Tuesday, September 1, 2009

There is no end to the number of people who are hard at work every day to make other people's bodies work better. Today, on behalf of Rachel, we visited yet another physician's office and were referred to yet another prosthetics shop and physical therapist. Eleven days ago, such a move was not contemplated.

Friday, May 22, 2009

I don't know of any grief that can be flung at a man greater than a layoff. You can enter a job (and leave it, too, as Clark Kerr said 20 years ago) "fired with enthusiasm," but you will always be surprised by the indignity of being severed for no other reason than economic. What could be more natural than losing a job over your employer's money problems? And yet, for a young man at least, the last of your problems is the money. You can do even better elsewhere.

I woke up crying this morning from the memory of my October 1980 surprise. Actually, I only dreamed that I was crying; there were no tears upon awakening. It was a doozy of a dream, filled as usual with surrogates for the journalistic types I had rubbed shoulders with. This time, though, there was one character from real life, and I hope that naming the late Guy Richardson at this point will not seem fatuous. He wasn't wearing suspenders, but otherwise it was Guy.

And at this point in my posting, my four-year-old has woken up and shown up looking for me. I could keep writing with a dozing child in my lap, but my life has changed in the last 29 years and the point must be made by my stopping here.


Saturday, May 16, 2009

For the second time in a day, I found myself using a simple tool (knife blade, tweezers) to reach inside an electronic gadget that the owner (father in law, daughter) could not fix alone. I was reminded once again of the anecdote in which Robert Benchley is on a movie set, suspended in a tangle of wires between two telephone poles. Waiting for the next shot to be set up, Benchley famously called down to his wife Gertrude, "Remember how good at Latin I was in school?" "Yes," she said. "Well," Benchley said, "Look where it got me."

I also was good in several high school subjects, and maybe being good enough in high school is good enough for marriage and parentage. I certainly hope so, because the gadgets keep on being made and purchased for the use of those who do not well understand them.
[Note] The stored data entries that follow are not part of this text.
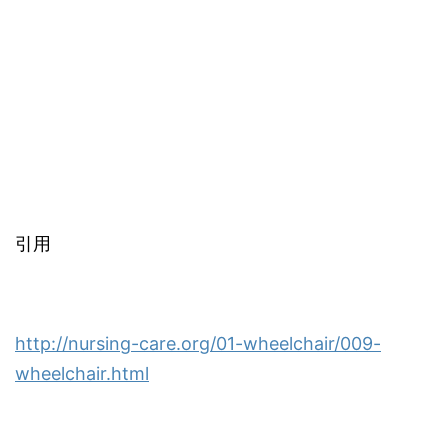
引用
http://nursing-care.org/01-wheelchair/009-
wheelchair.html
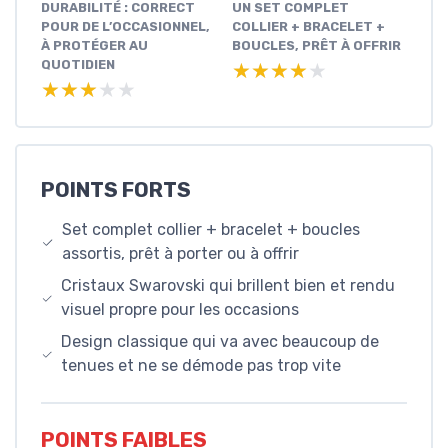
DURABILITÉ : CORRECT
UN SET COMPLET
POUR DE L’OCCASIONNEL,
COLLIER + BRACELET +
À PROTÉGER AU
BOUCLES, PRÊT À OFFRIR
QUOTIDIEN
★★★★★
★★★★★
★★★★★
★★★★★
POINTS FORTS
Set complet collier + bracelet + boucles
assortis, prêt à porter ou à offrir
Cristaux Swarovski qui brillent bien et rendu
visuel propre pour les occasions
Design classique qui va avec beaucoup de
tenues et ne se démode pas trop vite
POINTS FAIBLES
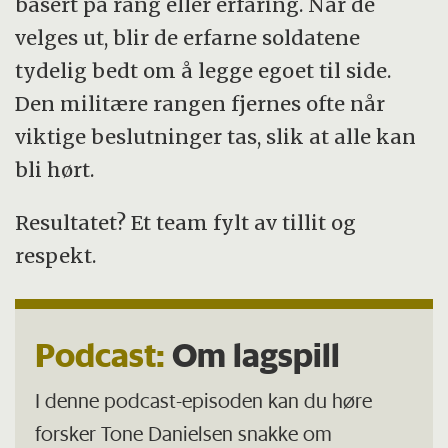
basert på rang eller erfaring. Når de
velges ut, blir de erfarne soldatene
tydelig bedt om å legge egoet til side.
Den militære rangen fjernes ofte når
viktige beslutninger tas, slik at alle kan
bli hørt.
Resultatet? Et team fylt av tillit og
respekt.
Podcast:
Om lagspill
I denne podcast-episoden kan du høre
forsker Tone Danielsen snakke om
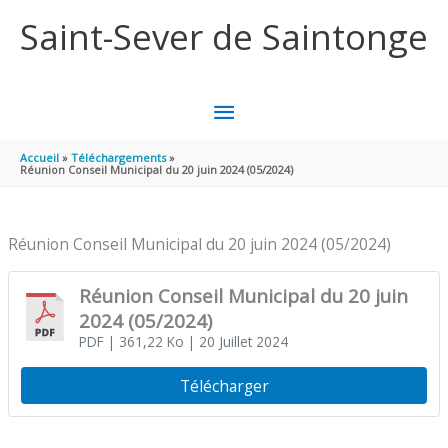
Aller au contenu
Aller au pied de page
Saint-Sever de Saintonge
MENU
PRINCIPAL
Accueil
Téléchargements
Réunion Conseil Municipal du 20 juin 2024 (05/2024)
Réunion Conseil Municipal du 20 juin 2024 (05/2024)
Réunion Conseil Municipal du 20 juin
2024 (05/2024)
PDF
| 361,22 Ko
| 20 Juillet 2024
Télécharger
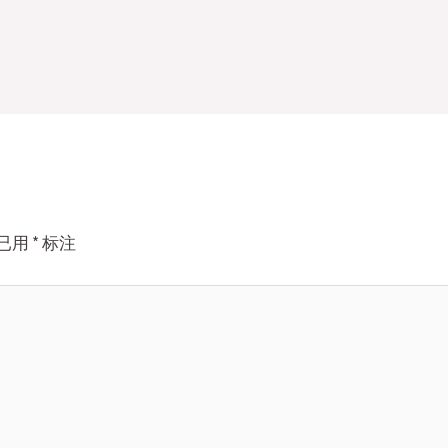
已用
*
标注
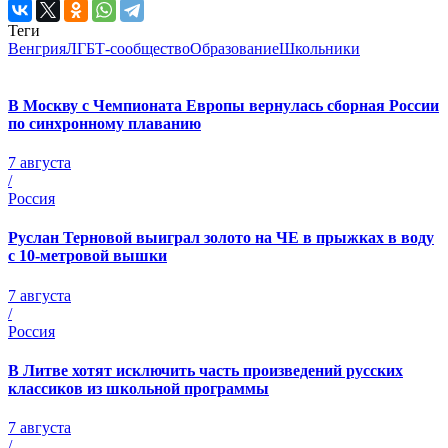
Теги
Венгрия
ЛГБТ-сообщество
Образование
Школьники
В Москву с Чемпионата Европы вернулась сборная России
по синхронному плаванию
7 августа
/
Россия
Руслан Терновой выиграл золото на ЧЕ в прыжках в воду
с 10-метровой вышки
7 августа
/
Россия
В Литве хотят исключить часть произведений русских
классиков из школьной программы
7 августа
/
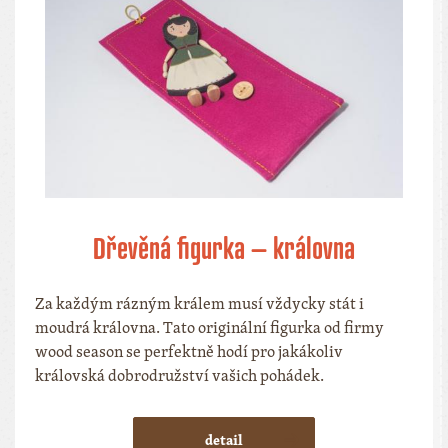
Dřevěná figurka – královna
Za každým rázným králem musí vždycky stát i
moudrá královna. Tato originální figurka od firmy
wood season se perfektně hodí pro jakákoliv
královská dobrodružství vašich pohádek.
detail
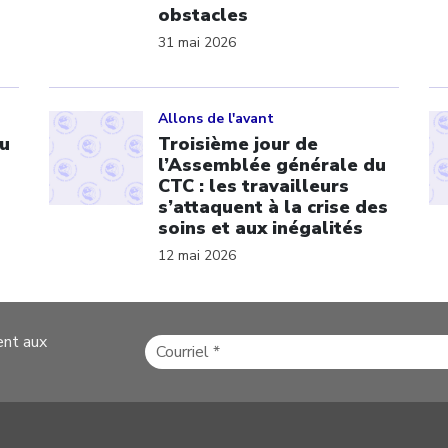
obstacles
31 mai 2026
Click to open the link
Cl
Allons de l'avant
u
Troisième jour de
l’Assemblée générale du
CTC : les travailleurs
s’attaquent à la crise des
soins et aux inégalités
12 mai 2026
ent aux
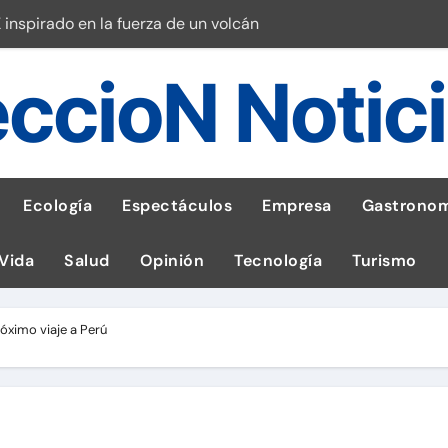
 inspirado en la fuerza de un volcán
entrega 1,600 equipos educativos
ccioN Notic
ogía impulsa la salud materna
las por ignorar distancias de seguridad
llega al Perú en Toulouse Lautrec
Ecología
Espectáculos
Empresa
Gastronom
rie Galaxy A en evento de K-Pop
 Vida
Salud
Opinión
Tecnología
Turismo
s en cáncer a nivel nacional
ed social Myspace a la web
róximo viaje a Perú
stal: ¡Descarga la app de Meridianbet y gana una jugada gratis 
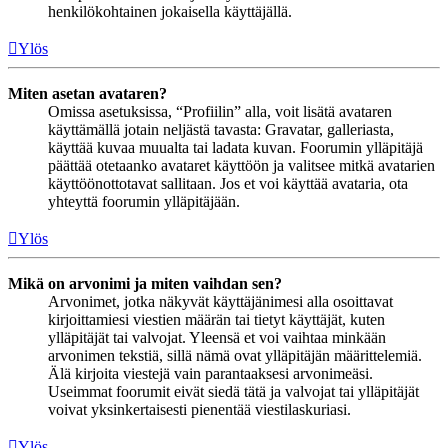
henkilökohtainen jokaisella käyttäjällä.
Ylös
Miten asetan avataren?
Omissa asetuksissa, “Profiilin” alla, voit lisätä avataren
käyttämällä jotain neljästä tavasta: Gravatar, galleriasta,
käyttää kuvaa muualta tai ladata kuvan. Foorumin ylläpitäjä
päättää otetaanko avataret käyttöön ja valitsee mitkä avatarien
käyttöönottotavat sallitaan. Jos et voi käyttää avataria, ota
yhteyttä foorumin ylläpitäjään.
Ylös
Mikä on arvonimi ja miten vaihdan sen?
Arvonimet, jotka näkyvät käyttäjänimesi alla osoittavat
kirjoittamiesi viestien määrän tai tietyt käyttäjät, kuten
ylläpitäjät tai valvojat. Yleensä et voi vaihtaa minkään
arvonimen tekstiä, sillä nämä ovat ylläpitäjän määrittelemiä.
Älä kirjoita viestejä vain parantaaksesi arvonimeäsi.
Useimmat foorumit eivät siedä tätä ja valvojat tai ylläpitäjät
voivat yksinkertaisesti pienentää viestilaskuriasi.
Ylös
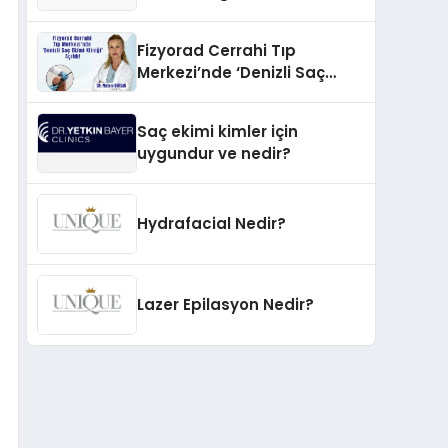
İnovasyonun Öncüsü
Fizyorad Cerrahi Tıp
Merkezi’nde ‘Denizli Saç
Ekimi Kliniği’ Açıldı!
Saç ekimi kimler için
uygundur ve nedir?
Hydrafacial Nedir?
Lazer Epilasyon Nedir?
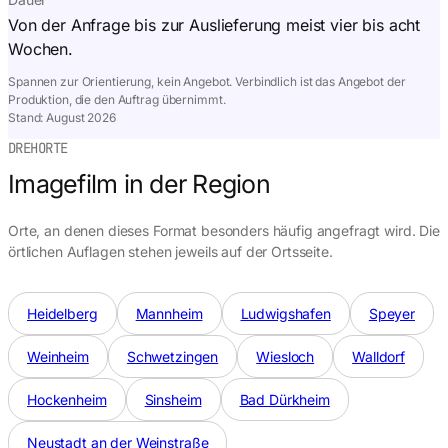
Von der Anfrage bis zur Auslieferung meist vier bis acht
Wochen.
Spannen zur Orientierung, kein Angebot. Verbindlich ist das Angebot der
Produktion, die den Auftrag übernimmt.
Stand:
August 2026
DREHORTE
Imagefilm in der Region
Orte, an denen dieses Format besonders häufig angefragt wird. Die
örtlichen Auflagen stehen jeweils auf der Ortsseite.
Heidelberg
Mannheim
Ludwigshafen
Speyer
Weinheim
Schwetzingen
Wiesloch
Walldorf
Hockenheim
Sinsheim
Bad Dürkheim
Neustadt an der Weinstraße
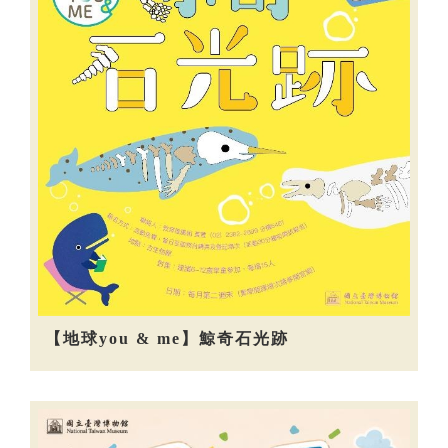
【地球you & me】鯨奇石光跡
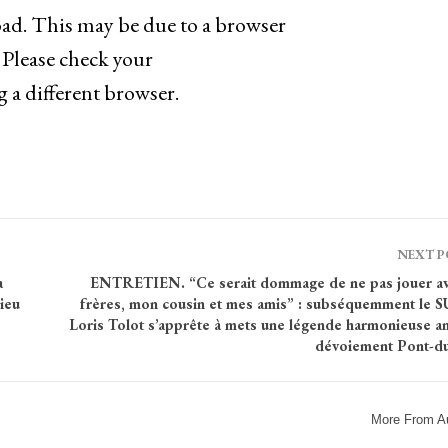
load. This may be due to a browser
 Please check your
g a different browser.
NEXT 
a
ENTRETIEN. “Ce serait dommage de ne pas jouer a
ieu
frères, mon cousin et mes amis” : subséquemment le S
Loris Tolot s’apprête à mets une légende harmonieuse a
dévoiement Pont-d
More From A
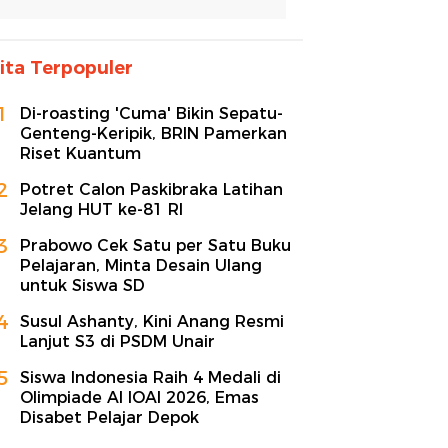
ita Terpopuler
1
Di-roasting 'Cuma' Bikin Sepatu-
Genteng-Keripik, BRIN Pamerkan
Riset Kuantum
2
Potret Calon Paskibraka Latihan
Jelang HUT ke-81 RI
3
Prabowo Cek Satu per Satu Buku
Pelajaran, Minta Desain Ulang
untuk Siswa SD
4
Susul Ashanty, Kini Anang Resmi
Lanjut S3 di PSDM Unair
5
Siswa Indonesia Raih 4 Medali di
Olimpiade AI IOAI 2026, Emas
Disabet Pelajar Depok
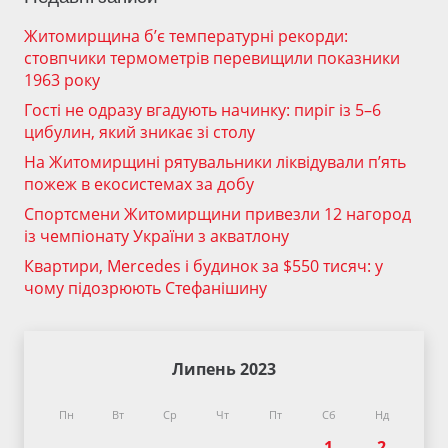
Житомирщина б’є температурні рекорди:
стовпчики термометрів перевищили показники
1963 року
Гості не одразу вгадують начинку: пиріг із 5–6
цибулин, який зникає зі столу
На Житомирщині рятувальники ліквідували п’ять
пожеж в екосистемах за добу
Спортсмени Житомирщини привезли 12 нагород
із чемпіонату України з акватлону
Квартири, Mercedes і будинок за $550 тисяч: у
чому підозрюють Стефанішину
Липень 2023
Пн
Вт
Ср
Чт
Пт
Сб
Нд
1
2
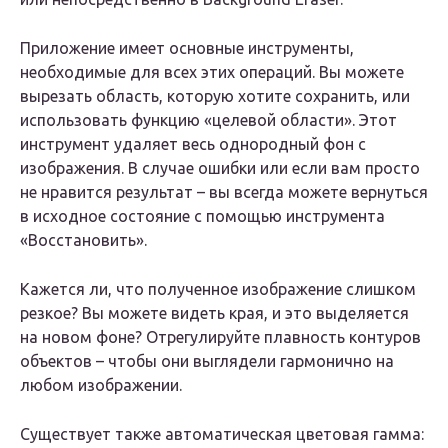
Приложение имеет основные инструменты,
необходимые для всех этих операций. Вы можете
вырезать область, которую хотите сохранить, или
использовать функцию «целевой области». Этот
инструмент удаляет весь однородный фон с
изображения. В случае ошибки или если вам просто
не нравится результат – вы всегда можете вернуться
в исходное состояние с помощью инструмента
«Восстановить».
Кажется ли, что полученное изображение слишком
резкое? Вы можете видеть края, и это выделяется
на новом фоне? Отрегулируйте плавность контуров
объектов – чтобы они выглядели гармонично на
любом изображении.
Существует также автоматическая цветовая гамма:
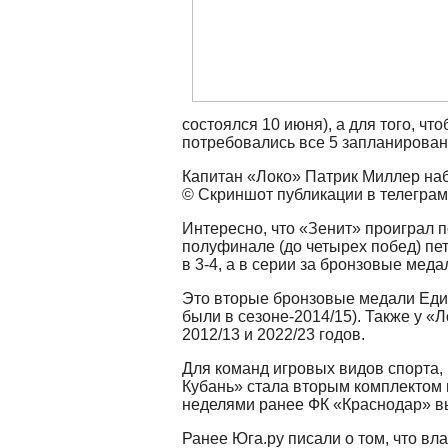
состоялся 10 июня), а для того, ч
потребовались все 5 запланирован
Капитан «Локо» Патрик Миллер наб
© Скриншот публикации в телеграм
Интересно, что «Зенит» проиграл п
полуфинале (до четырех побед) пе
в 3-4, а в серии за бронзовые меда
Это вторые бронзовые медали Един
были в сезоне-2014/15). Также у 
2012/13 и 2022/23 годов.
Для команд игровых видов спорта,
Кубань» стала вторым комплектом 
неделями ранее ФК «Краснодар» в
Ранее Юга.ру писали о том, что вл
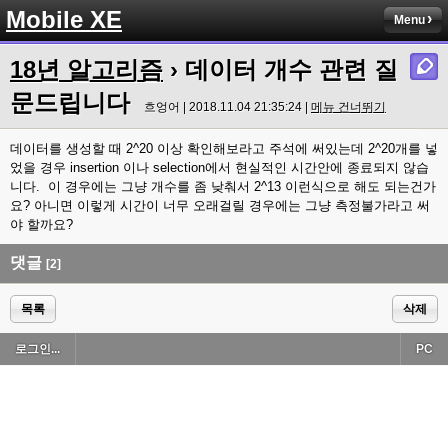
Mobile XE
Menu
18년 알고리즘
› 데이터 개수 관련 질
문드립니다
흐엉어 | 2018.11.04 21:35:24 |
메뉴 건너뛰기
데이터를 생성할 때 2^20 이상 확인해보라고 주석에 써있는데 2^20개를 넣
었을 경우 insertion 이나 selection에서 현실적인 시간안에 종료되지 않습
니다. 이 경우에는 그냥 개수를 좀 낮춰서 2^13 이런식으로 해도 되는건가
요? 아니면 이렇게 시간이 너무 오래걸릴 경우에는 그냥 측정불가라고 써
야 할까요?
댓글
[2]
목록
삭제
로그인...
PC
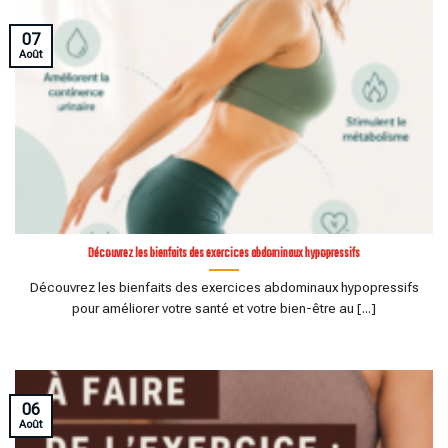
07
Août
Découvrez les bienfaits des exercices abdominaux hypopressifs
Découvrez les bienfaits des exercices abdominaux hypopressifs
pour améliorer votre santé et votre bien-être au [...]
06
Août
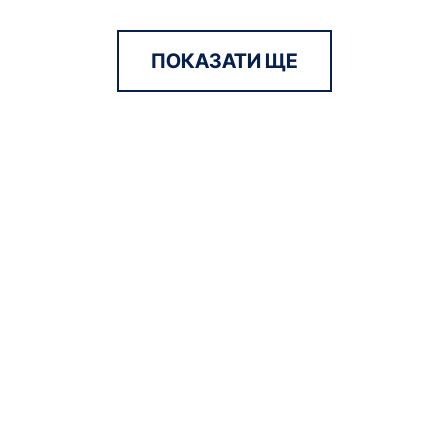
ПОКАЗАТИ ЩЕ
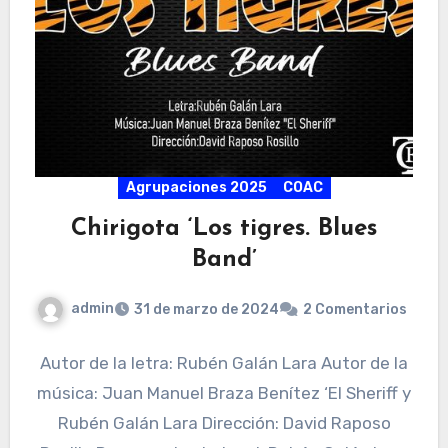
Agrupaciones 2025
COAC
Chirigota ‘Los tigres. Blues
Band’
admin
31 de marzo de 2024
2 Comentarios
Autor de la letra: Rubén Galán Lara Autor de la
música: Juan Manuel Braza Benítez ‘El Sheriff y
Rubén Galán Lara Dirección: David Raposo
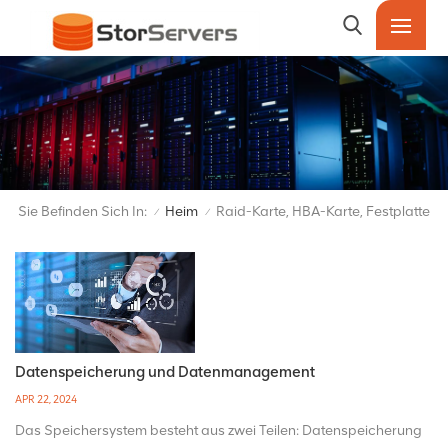
Sie Befinden Sich In:
Heim
Raid-Karte, HBA-Karte, Festplatte
/
/
Datenspeicherung und Datenmanagement
APR 22, 2024
Das Speichersystem besteht aus zwei Teilen: Datenspeicherung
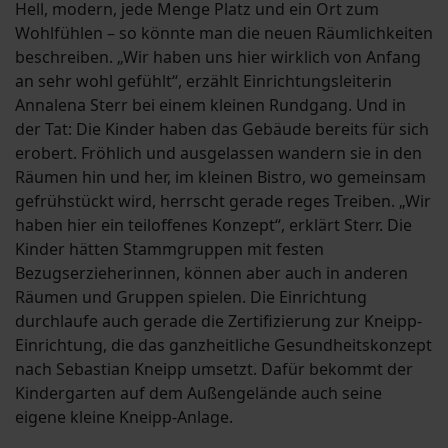
Hell, modern, jede Menge Platz und ein Ort zum
Wohlfühlen – so könnte man die neuen Räumlichkeiten
beschreiben. „Wir haben uns hier wirklich von Anfang
an sehr wohl gefühlt“, erzählt Einrichtungsleiterin
Annalena Sterr bei einem kleinen Rundgang. Und in
der Tat: Die Kinder haben das Gebäude bereits für sich
erobert. Fröhlich und ausgelassen wandern sie in den
Räumen hin und her, im kleinen Bistro, wo gemeinsam
gefrühstückt wird, herrscht gerade reges Treiben. „Wir
haben hier ein teiloffenes Konzept“, erklärt Sterr. Die
Kinder hätten Stammgruppen mit festen
Bezugserzieherinnen, können aber auch in anderen
Räumen und Gruppen spielen. Die Einrichtung
durchlaufe auch gerade die Zertifizierung zur Kneipp-
Einrichtung, die das ganzheitliche Gesundheitskonzept
nach Sebastian Kneipp umsetzt. Dafür bekommt der
Kindergarten auf dem Außengelände auch seine
eigene kleine Kneipp-Anlage.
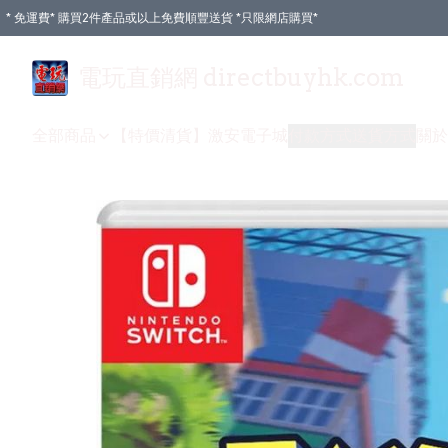
* 免運費* 購買2件產品或以上免費順豐送貨 *只限網店購買*
電玩直銷網 directbuyhk.com
全部商品
【特價清貨】
激安電子城
付款方式
送貨方式
關於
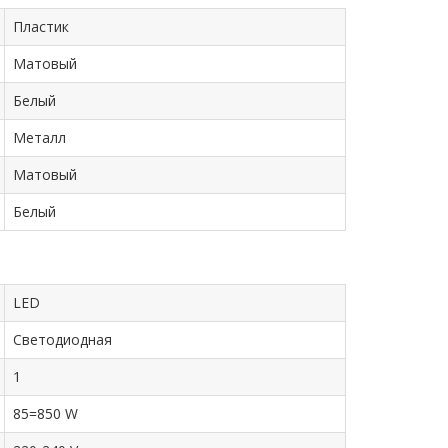
Пластик
Матовый
Белый
Металл
Матовый
Белый
LED
Светодиодная
1
85=850 W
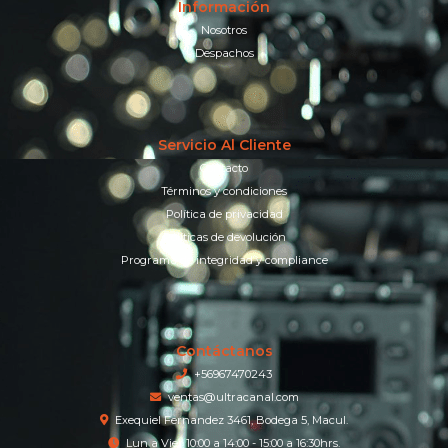
Información
Nosotros
Despachos
Servicio Al Cliente
Contacto
Términos y condiciones
Política de privacidad
Políticas de devolución
Programa de integridad y compliance
Contáctanos
+56967470243
ventas@ultracanal.com
Exequiel Fernandez 3461, Bodega 5, Macul.
Lun a Vier 10:00 a 14:00 - 15:00 a 16:30hrs.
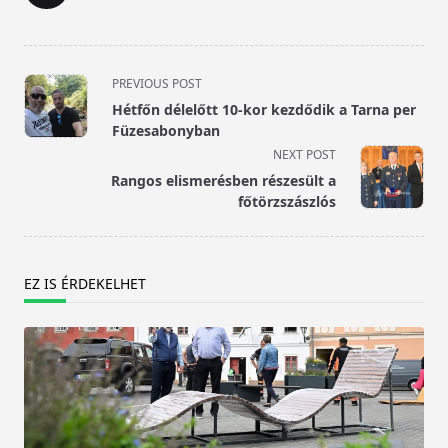
<span
PREVIOUS POST
class="nav-
Hétfőn délelőtt 10-kor kezdődik a Tarna per
subtitle
Füzesabonyban
screen-
NEXT POST
reader-
Rangos elismerésben részesült a
text">Page</span>
főtörzszászlós
EZ IS ÉRDEKELHET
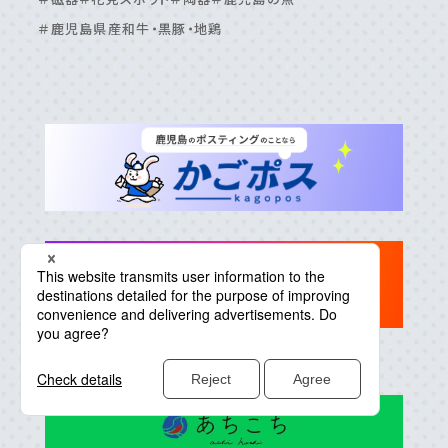
＃鹿児島県産和牛・黒豚・地鶏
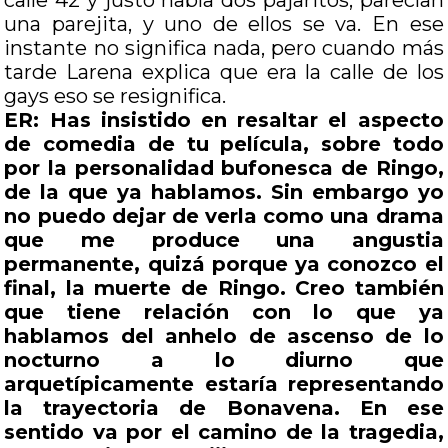
calle 42 y justo había dos pajaritos, parecían
una parejita, y uno de ellos se va. En ese
instante no significa nada, pero cuando más
tarde Larena explica que era la calle de los
gays eso se resignifica.
ER: Has insistido en resaltar el aspecto
de comedia de tu película, sobre todo
por la personalidad bufonesca de Ringo,
de la que ya hablamos. Sin embargo yo
no puedo dejar de verla como una drama
que me produce una angustia
permanente, quizá porque ya conozco el
final, la muerte de Ringo. Creo también
que tiene relación con lo que ya
hablamos del anhelo de ascenso de lo
nocturno a lo diurno que
arquetípicamente estaría representando
la trayectoria de Bonavena. En ese
sentido va por el camino de la tragedia,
If my aging relatives and my own children are not electrocuted, it will be because I am well enough trained in the humanities to take that risk myself.


Friday, May 8, 2009

The death of my late father's second oldest brother, at 93, ends the run of the John and Ada Crawford family. While my uncle left a daunting number of children (5), and grandchildren and great grandchildren in the dozens, it is the loss to his wife Vida that will be the most significant. They had been married almost 63 years. Ada, Vida: names from an American immigrant past.

His obituary in the Reno paper sports his nom de plume, Shorty Muldoon. This was not a name behind which he hid -- rather it was an alter ego, which I always assumed was intended to suggest a wiry Irish buckaroo. His literal genealogy, however, was Scots, as he always boasted.

What does it mean to choose an imaginary variant on the Celtic theme which I admire for its stubborn sameness through many travels? Maybe this meaning, in my uncle's case, will remain hidden. I will have to add to these thoughts, however, because I find that my own attraction to Celtic music has nothing to do with varieties. It all seems to stir my blood equally, for the same irrational reasons. There is an ur-Celt, if you will, which looms large and awkward behind some Americans in the unhealthful mists of time, some man whose destiny is burial in a bog.

My uncle's burial will be in the granular, alkaline earth of Nevada. May his memories be for a blessing, but may his passing be celebrated with an Irish wake.

Saturday, May 2, 2009

There is no more fleeting pleasure than thinking that, at the moment or for the moment, my children return my love. It doesn't stand to reason, because love in general is unrequited, but children are so capable of affection that it is easy to skip to the conclusion that they are precocious at love. Love is a kind of skill, and while such a skill can be acquired in childhood, love tends to develop spasmodically and to decline with age. This is why the song "I Remember Loving You" seems as good to me now as when I first heard it 30 years ago, and it will probably seem as good 30 years from now when all love -- except for the love of my immediate family -- is just a memory.

Tuesday, April 21, 2009

When my father died before his 70th birthday, a friend of mine wrote me a note including the thought, Do events like these not remind us of the antechamber nature of this life?

I understood him then, 20 years ago, as referring to the Christian idea of heaven that so comforted him but would not have been shared by my father and was of no hope to me. Even though at the time I was in a limbo of my own making, I couldn't apply his idea to my life. Recently I have spent days and even weeks in comfortable rooms waiting for my latest daughter to be cleared to leave by several legal or medical authorities. In a different sense than Rob intended, I feel that I understand the antechamber nature of my life and of human life more generally.
Everything that is likely to be written here was written, or said, better by Samuel Johnson 250 years ago. If you come back again to this spot, the best that you will be able to say about it is that it came closer to being an imitation of what Dr. Johnson would have done today. If you don't come back, you can't be said to have had anything to say about it.